Focusing on the second point for a moment, the integration between Databricks and cloud providers such as AWS or Azure allowed for even greater extensibility. We could combine the raw compute power with the columnar storage formats of databases such as AWS Redshift / Azure Synapse or the cheap, almost infinite storage of AWS S3 / Azure Cloud Storage. By forming this link, aggregation tables could be quickly developed, pushed into a database and then served into a standard enterprise reporting tool such as Power BI or Qlik, giving people access to views of data that were previously very cumbersome to achieve. This, combined with the Databricks API to run scheduled pipeline jobs, allowed for a much easier path to giving a variety of overviews, at differing detail, in an easy to consume format.
Moving on to the more interesting ML modelling aspect, the in-house Spark ML library provided a usable API to build standard machine learning models (clustering, trees, SVMs, etc) while also optimising their development through the parallel nature of Spark (which can be difficult to set up and manage using other ML libraries such as Sci-Kit Learn). It was through this library that we were able to develop the Oakland Intelligent Forecasting Platform with Databricks at its heart. The platform utilises both the large scale processing and optimized ML development tools contained within Databricks in order to predict at what point, and by how much a project may go over budget. This is innovative work which is delivering real-world insights and shows what is possible when access to data is no longer a barrier to entry.

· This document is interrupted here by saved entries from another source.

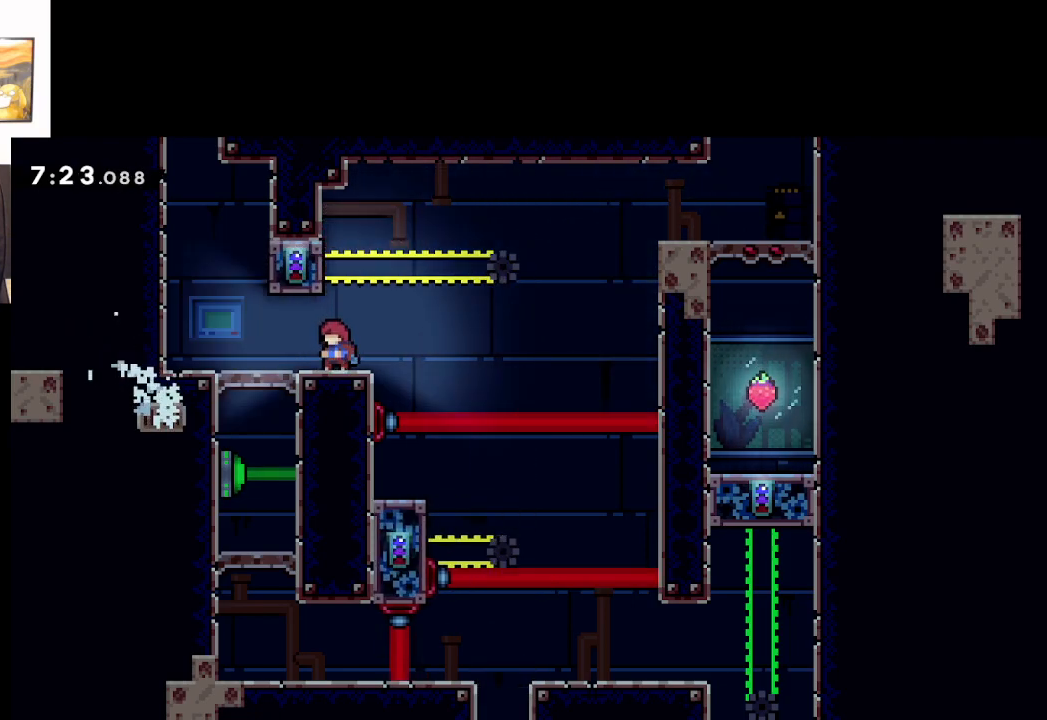
{"buttons": [], "left_stick": "center", "events": []}
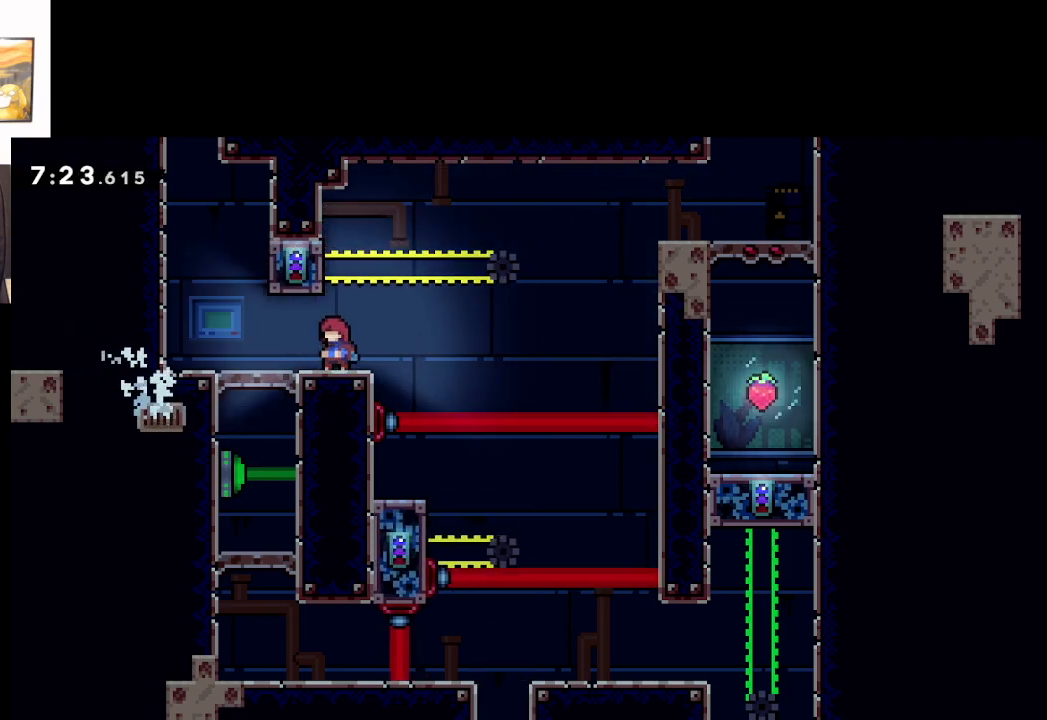
{"buttons": [], "left_stick": "center", "events": []}
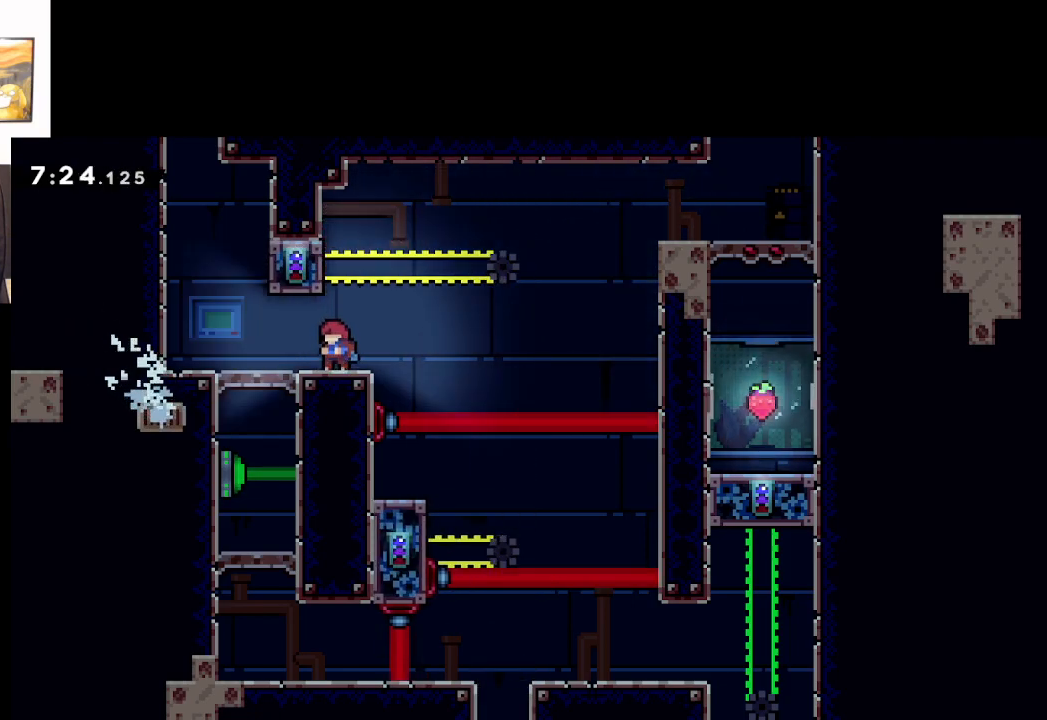
{"buttons": [], "left_stick": "center", "events": []}
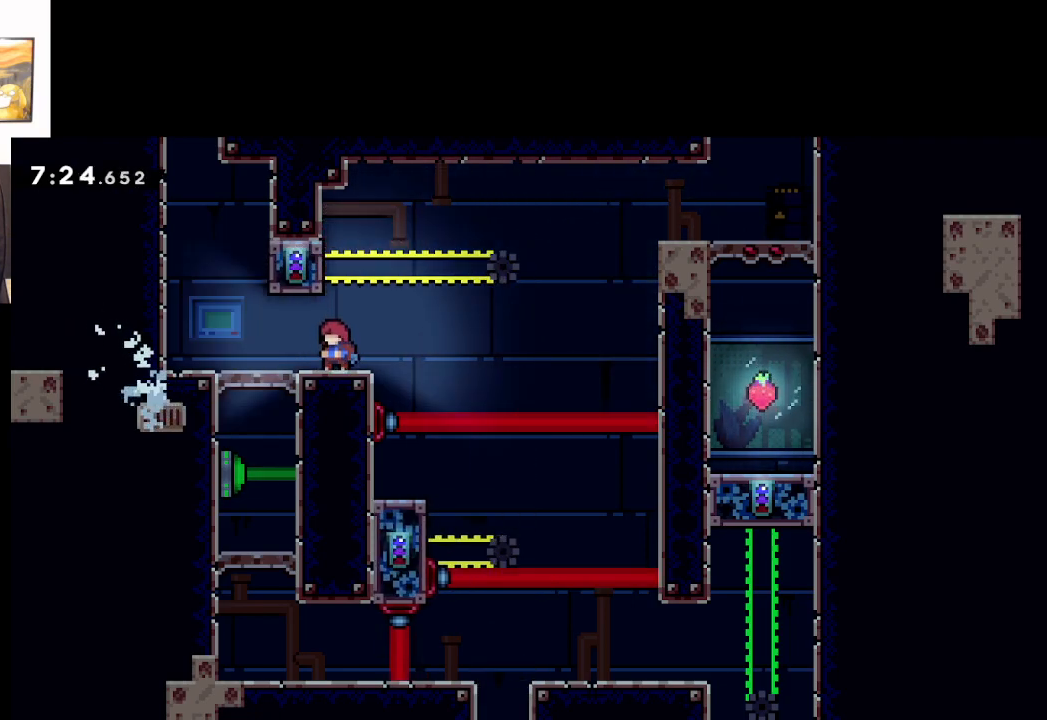
{"buttons": ["A"], "left_stick": "down", "events": [[300, "START", "down"], [383, "START", "up"], [433, "left_stick", "down"], [500, "A", "down"]]}
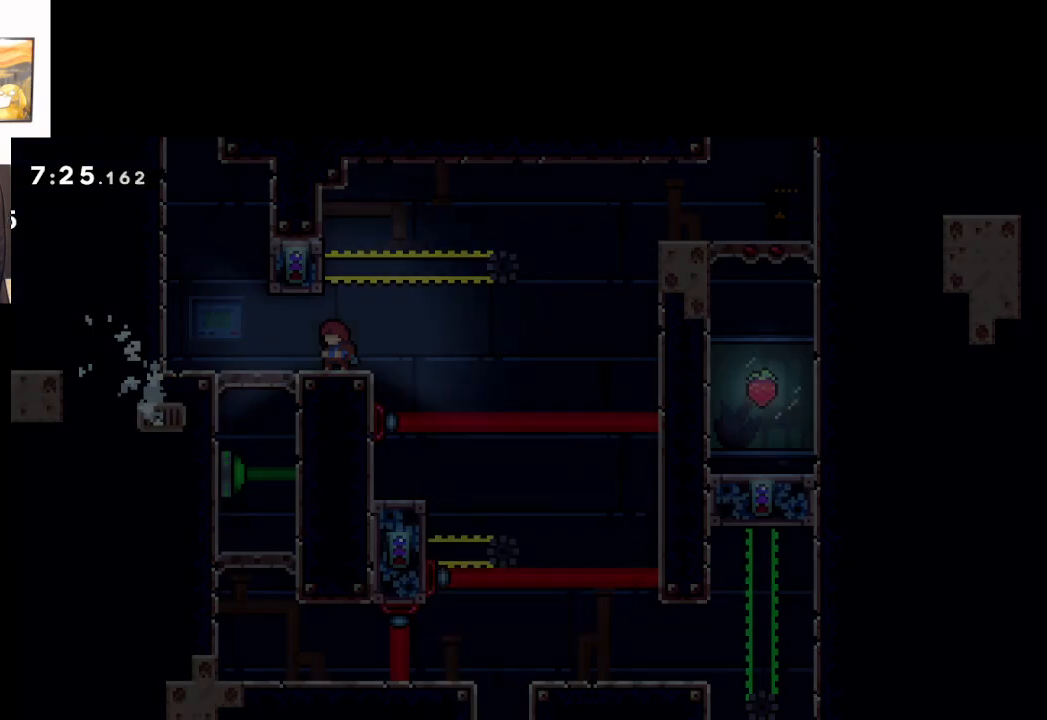
{"buttons": [], "left_stick": "center", "events": [[83, "left_stick", "center"], [117, "A", "up"], [167, "A", "down"], [250, "A", "up"], [333, "A", "down"], [400, "A", "up"]]}
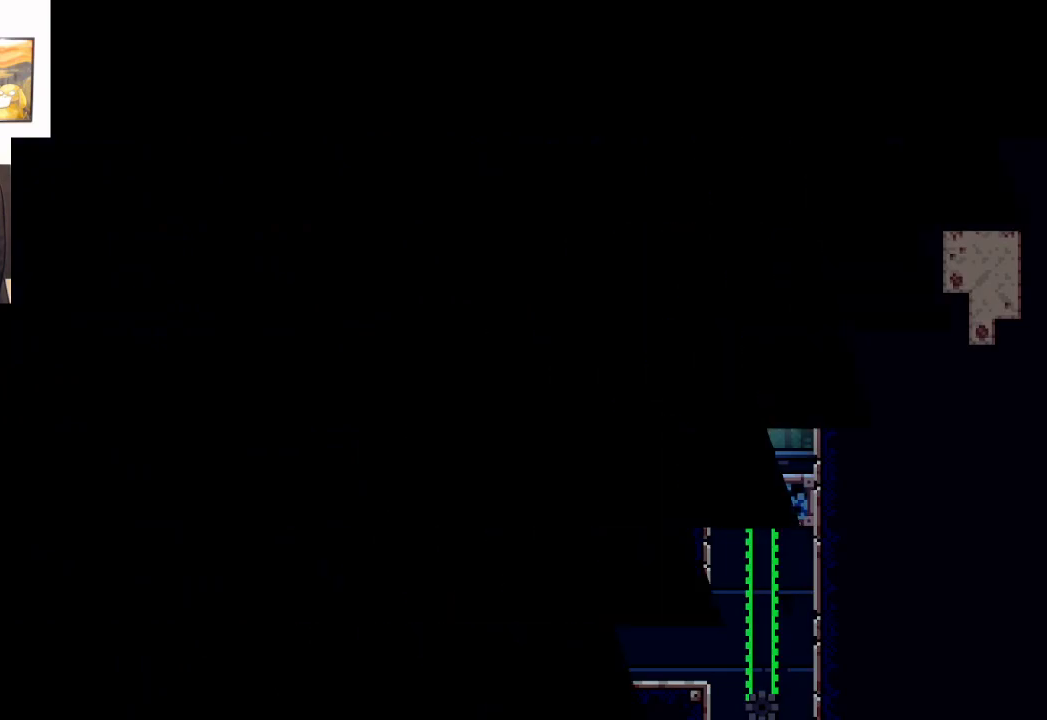
{"buttons": [], "left_stick": "center", "events": []}
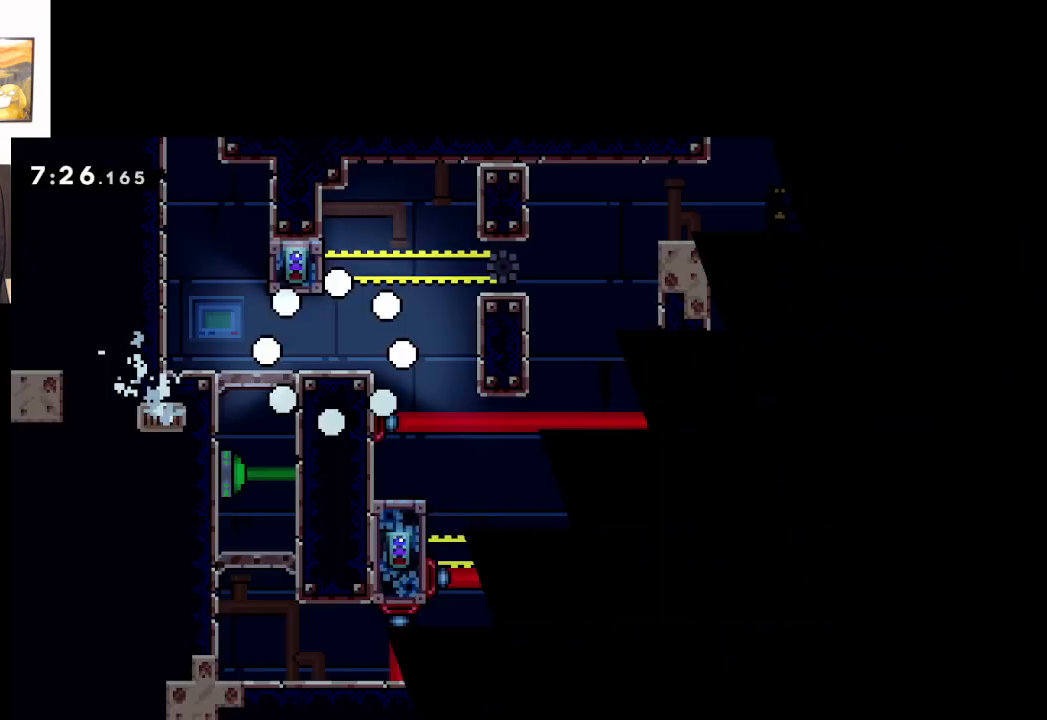
{"buttons": [], "left_stick": "center", "events": []}
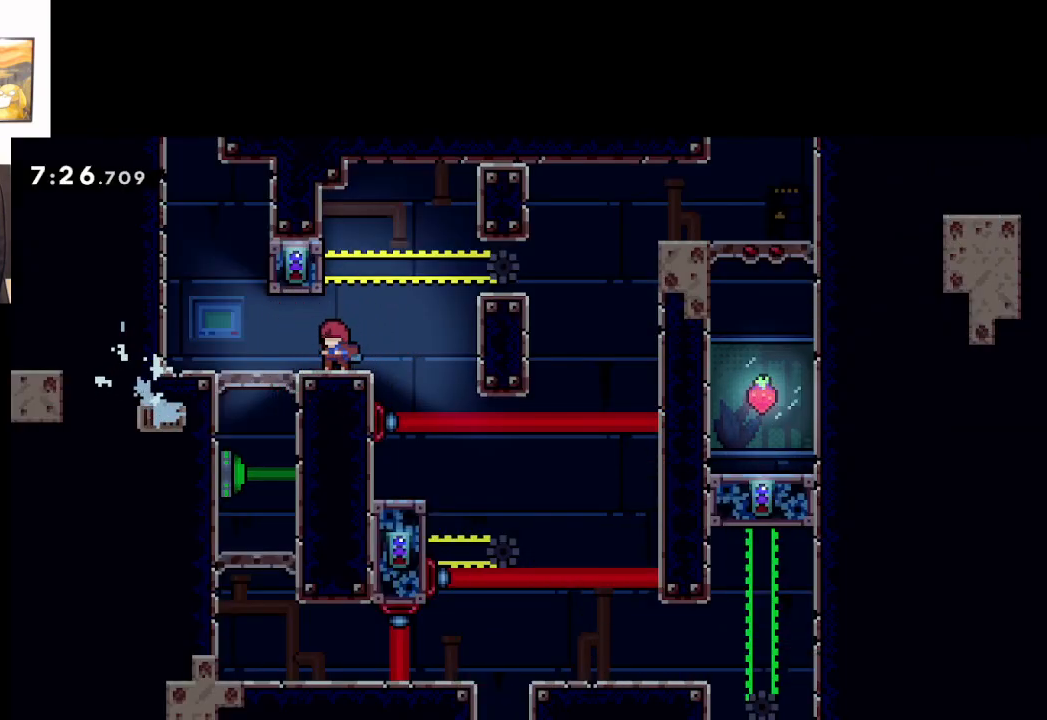
{"buttons": ["A"], "left_stick": "center", "events": [[383, "A", "down"]]}
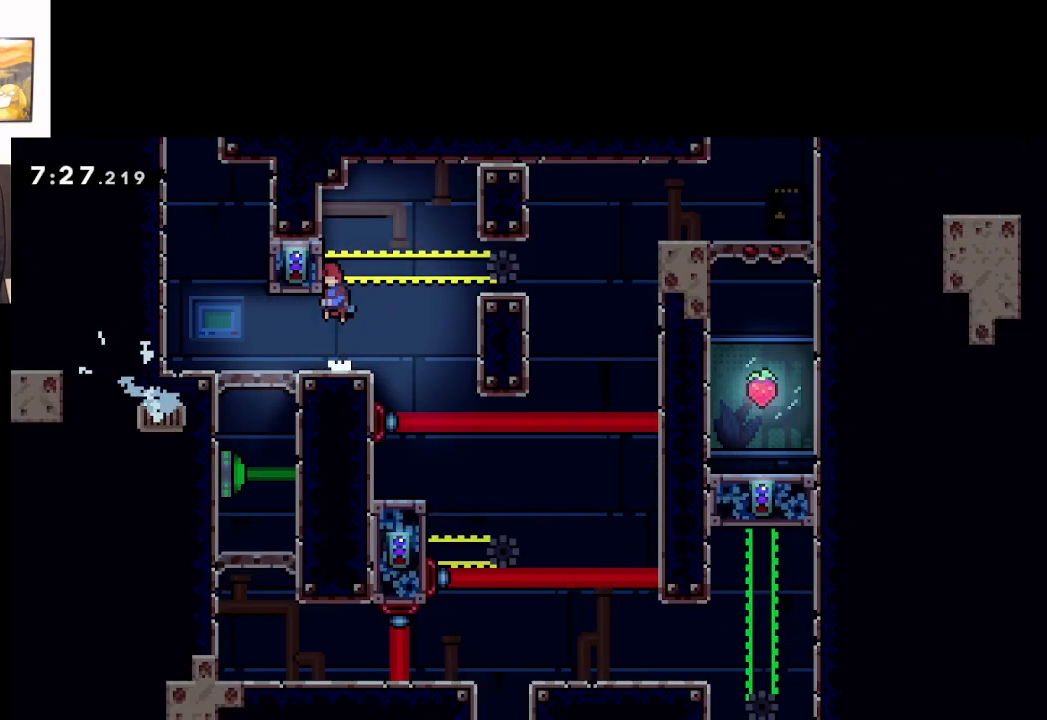
{"buttons": ["L2"], "left_stick": "center", "events": [[67, "A", "up"], [67, "L2", "down"]]}
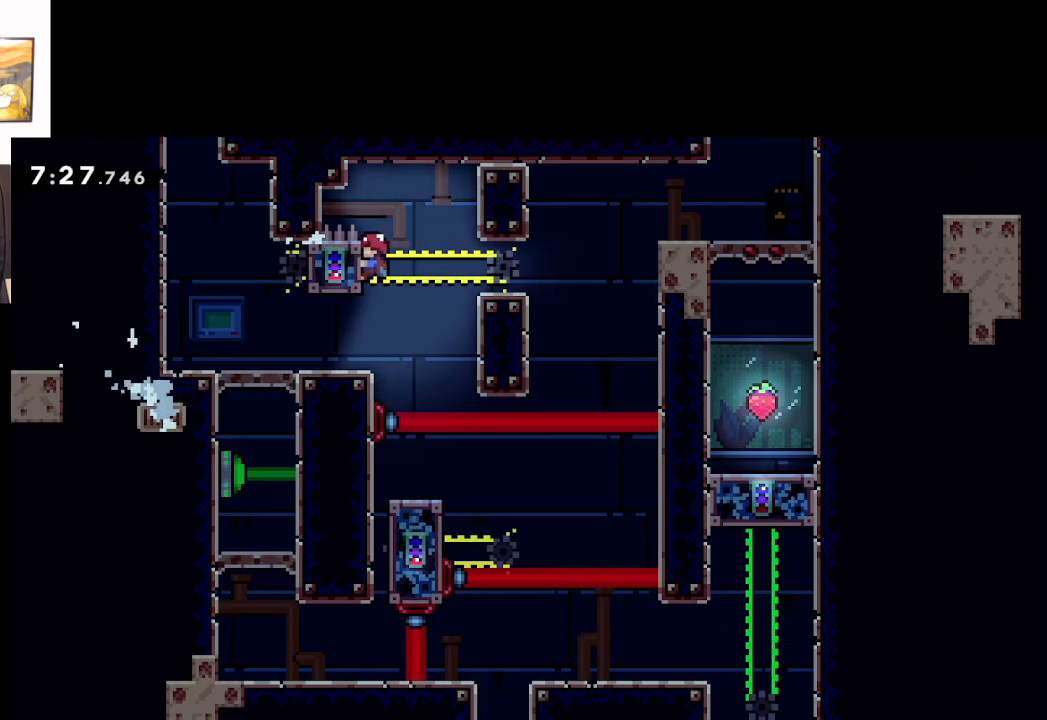
{"buttons": ["L2"], "left_stick": "down", "events": [[333, "left_stick", "down"]]}
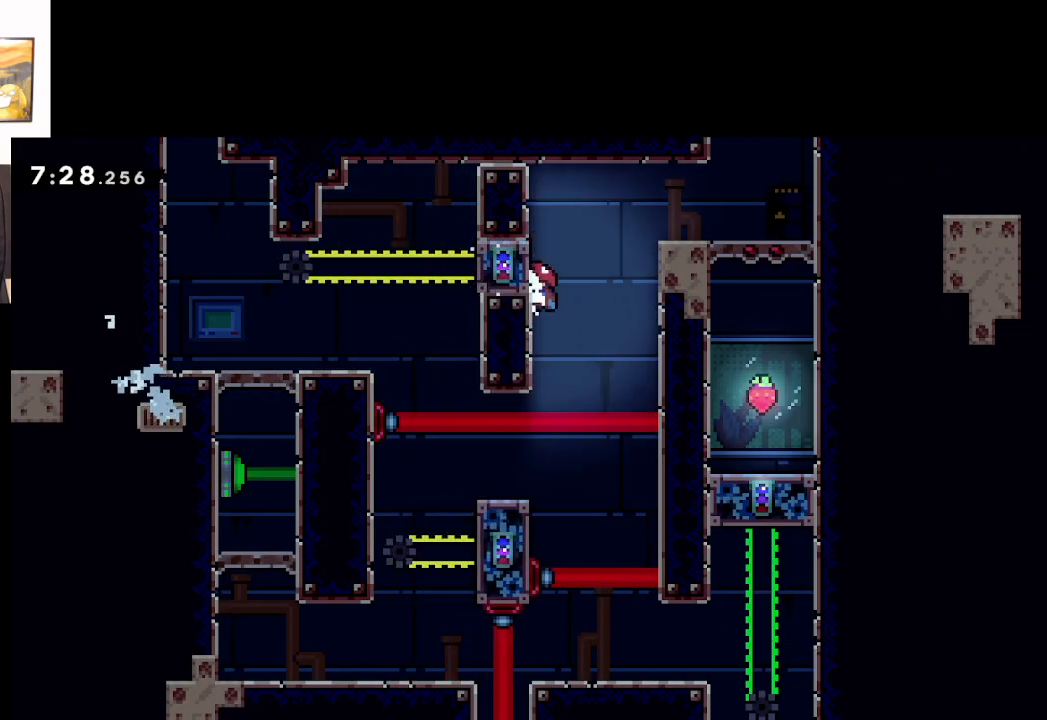
{"buttons": ["L2"], "left_stick": "center", "events": [[67, "left_stick", "center"]]}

During the development of the platform a further aspect of Databricks’s tooling proved invaluable: the model versioning and run tracking support offered via its managed ML Flow offering. By providing a management overlay on top of the opensource ML flow platform, Databricks gives the user an easily understood system for tracking experiments during model development and also the numerous model versions that accompany this process. Once complete, there is also the functionality for quick and scalable deployment.
Finally, while generally seen as a less exciting aspect of the platform, its integration with both AWS and Azure has allowed us to move with client preferences, establishing security via role-based permissions in either cloud environment to ensure access to data and compute power is secured.
Under this platform our team have been able to delve into years of project-level data, delivering insights around project delivery and progress, and providing forecasting around the expected spending outcome of a project, ie under / over budget. While all of this is possible using unmanaged cloud infrastructure, Databricks’ additional features and ease of use enabled a smoother workflow that benefited both our team and the client.